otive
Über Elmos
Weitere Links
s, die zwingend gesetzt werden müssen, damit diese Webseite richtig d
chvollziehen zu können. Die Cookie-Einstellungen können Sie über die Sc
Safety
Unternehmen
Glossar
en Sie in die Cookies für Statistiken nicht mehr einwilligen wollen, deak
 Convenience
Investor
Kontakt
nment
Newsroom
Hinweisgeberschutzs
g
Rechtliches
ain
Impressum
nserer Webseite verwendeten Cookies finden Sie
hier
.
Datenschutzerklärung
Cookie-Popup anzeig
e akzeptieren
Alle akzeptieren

...

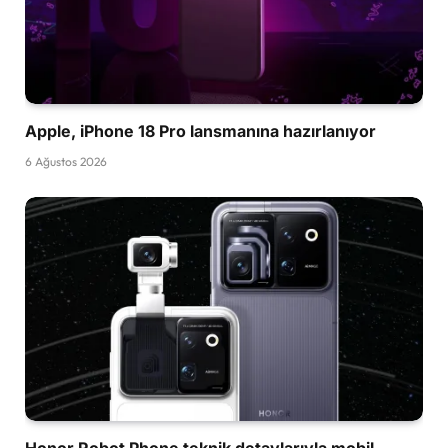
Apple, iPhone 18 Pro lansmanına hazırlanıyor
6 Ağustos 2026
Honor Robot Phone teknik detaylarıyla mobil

---

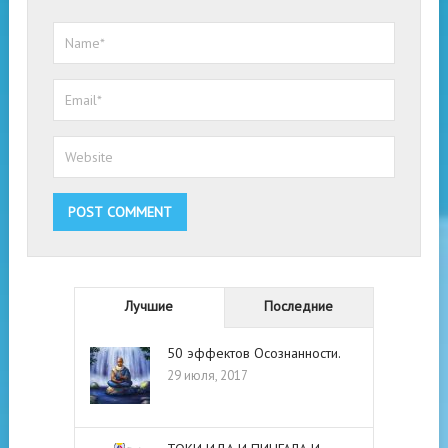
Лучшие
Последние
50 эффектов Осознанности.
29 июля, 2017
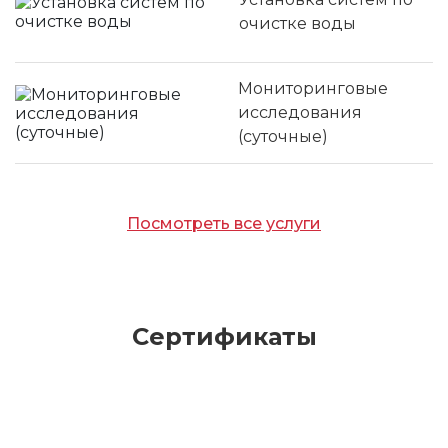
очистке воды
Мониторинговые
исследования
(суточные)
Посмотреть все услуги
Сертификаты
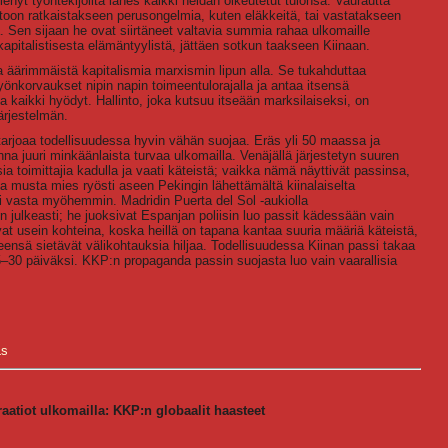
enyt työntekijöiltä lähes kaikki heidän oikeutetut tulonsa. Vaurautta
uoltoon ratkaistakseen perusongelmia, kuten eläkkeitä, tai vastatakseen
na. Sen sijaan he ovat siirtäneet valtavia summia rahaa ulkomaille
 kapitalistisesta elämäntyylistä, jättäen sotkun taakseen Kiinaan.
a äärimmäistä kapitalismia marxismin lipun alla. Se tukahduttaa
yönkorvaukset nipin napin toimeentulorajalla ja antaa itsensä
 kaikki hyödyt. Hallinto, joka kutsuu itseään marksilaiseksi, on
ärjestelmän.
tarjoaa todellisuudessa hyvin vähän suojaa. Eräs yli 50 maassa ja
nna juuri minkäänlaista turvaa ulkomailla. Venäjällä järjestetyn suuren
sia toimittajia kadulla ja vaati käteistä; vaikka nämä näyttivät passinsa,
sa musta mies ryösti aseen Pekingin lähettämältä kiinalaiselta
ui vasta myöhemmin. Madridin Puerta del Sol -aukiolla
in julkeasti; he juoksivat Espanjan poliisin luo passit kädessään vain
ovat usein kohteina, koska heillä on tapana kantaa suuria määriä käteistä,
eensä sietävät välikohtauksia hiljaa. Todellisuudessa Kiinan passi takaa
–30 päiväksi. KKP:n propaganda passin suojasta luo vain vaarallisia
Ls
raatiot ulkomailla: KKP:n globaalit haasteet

» **Job**: Copy out the lines of the records again, starting at the line containing "очистке воды" and ending after the line containing "Сертификаты".

» **Task response**:
очистке воды
Мониторинговые
исследования
(суточные)
Посмотреть все услуги
Сертификаты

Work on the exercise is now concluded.